Kartu Ceo, Pada 2012 lalu kami sempat bikin survei terhadap sekitar 2500 remaja cowok di seluruh Indonesia. Salah satu pertanyaannya adalah, “Pekerjaan apa yang paling kamu idamkan?”. Jawabannya cukup variatif. Tapi, salah satu dari dua jenis pekerjaan yang paling diidamkan saat itu adalah wiraswasta alias jadi entrepreneur. Satunya lagi adalah PNS alias pegawai negeri. Pas dikorek lebih dalam lagi kenapa pengen jadi entrepreneur, salah satu jawaban yang paling sering muncul adalah lantaran pengen jadi bos bagi dirinya sendiri. Ya. Dengan alasan masing-masing, intinya, teman-teman kita itu nggak mau jadi bawahan.

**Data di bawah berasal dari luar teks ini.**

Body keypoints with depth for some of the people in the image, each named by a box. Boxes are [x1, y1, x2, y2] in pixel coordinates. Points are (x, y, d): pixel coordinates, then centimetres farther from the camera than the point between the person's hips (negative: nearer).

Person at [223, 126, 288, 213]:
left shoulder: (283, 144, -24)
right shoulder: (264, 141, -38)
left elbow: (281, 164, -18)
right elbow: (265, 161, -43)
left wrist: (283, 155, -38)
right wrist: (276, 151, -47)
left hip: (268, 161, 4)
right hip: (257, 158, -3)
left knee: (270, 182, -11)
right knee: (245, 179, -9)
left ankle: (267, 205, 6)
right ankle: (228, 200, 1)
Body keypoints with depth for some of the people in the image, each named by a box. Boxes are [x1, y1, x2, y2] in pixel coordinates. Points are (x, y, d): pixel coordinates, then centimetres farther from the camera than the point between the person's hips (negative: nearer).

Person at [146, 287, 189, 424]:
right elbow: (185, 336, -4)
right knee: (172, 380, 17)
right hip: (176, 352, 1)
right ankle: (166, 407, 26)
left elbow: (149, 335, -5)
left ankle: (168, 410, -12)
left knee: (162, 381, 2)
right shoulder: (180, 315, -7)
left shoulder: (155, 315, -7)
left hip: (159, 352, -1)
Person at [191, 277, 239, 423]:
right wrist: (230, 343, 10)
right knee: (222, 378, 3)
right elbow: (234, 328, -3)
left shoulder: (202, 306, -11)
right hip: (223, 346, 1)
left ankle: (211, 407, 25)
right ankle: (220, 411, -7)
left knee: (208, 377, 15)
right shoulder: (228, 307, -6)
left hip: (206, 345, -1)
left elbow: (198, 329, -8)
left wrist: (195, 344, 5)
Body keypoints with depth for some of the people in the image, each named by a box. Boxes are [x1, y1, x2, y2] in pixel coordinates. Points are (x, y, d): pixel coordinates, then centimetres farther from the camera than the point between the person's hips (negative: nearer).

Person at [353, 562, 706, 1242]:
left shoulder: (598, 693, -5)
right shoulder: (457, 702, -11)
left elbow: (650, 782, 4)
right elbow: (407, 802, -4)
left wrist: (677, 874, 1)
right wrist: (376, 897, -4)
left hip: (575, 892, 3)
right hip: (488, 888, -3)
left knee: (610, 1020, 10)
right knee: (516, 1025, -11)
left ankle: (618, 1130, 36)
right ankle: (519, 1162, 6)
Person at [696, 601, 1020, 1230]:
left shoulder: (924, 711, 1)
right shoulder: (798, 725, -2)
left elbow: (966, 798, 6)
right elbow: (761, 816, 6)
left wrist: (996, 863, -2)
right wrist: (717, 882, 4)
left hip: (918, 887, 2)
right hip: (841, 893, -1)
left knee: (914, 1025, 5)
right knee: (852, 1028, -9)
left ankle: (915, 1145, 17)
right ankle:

Nggak salah juga sih. Soalnya kan memang jadi bos itu harusnya memang paling enak. Bisa mengendalikan semuanya sendiri sesuai kemampuan dan kemauan diri. Nggak perlu tergantung dengan orang lain. Gampangnya soal waktu saja lah. Kalau kerja di kantor milik orang kan perihal waktu masuk dan pulangnya diatur sesuai aturan pemilik alias bos kantor itu. Sementara kalau kerja sendiri dan/atau jadi bos buat perusahaan milik sendiri, apapun bidang usahanya, menurut teman-teman tadi, kita bisa mengatur waktu masuk dan pulang sesuai kemauan kita sendiri. Kalau lagi pengen libur, ya libur saja. Nggak perlu minta ijin dari siapapun.
Asik? Bisa jadi begitu. Yang sering kali suka nggak kelihatan adalah proses menuju ke level yang dibayangkan itu tadi. Memang di kartu nama, mudah saja kita menuliskan jabatan atau title “CEO”, “Director”, “Founder” atau apalah. Selama punya modal dan usaha, aman dan sah saja. Tapi, ya itu tadi. Pada kenyataannya, untuk jadi bos nggak selamanya seindah title yang tercetak di kartu nama. Itu sebab, minggu ini, kami sepakat membahas soal bos-bos muda usia muda. Supaya kita bisa dapat gambaran lebih utuh soal being a boss, baik senang maupun susahnya. Biar kita nanti nggak semena-mena ketika mutusin untuk mencetak kata “CEO” sebagai jabatan di kartu nama. Begitu.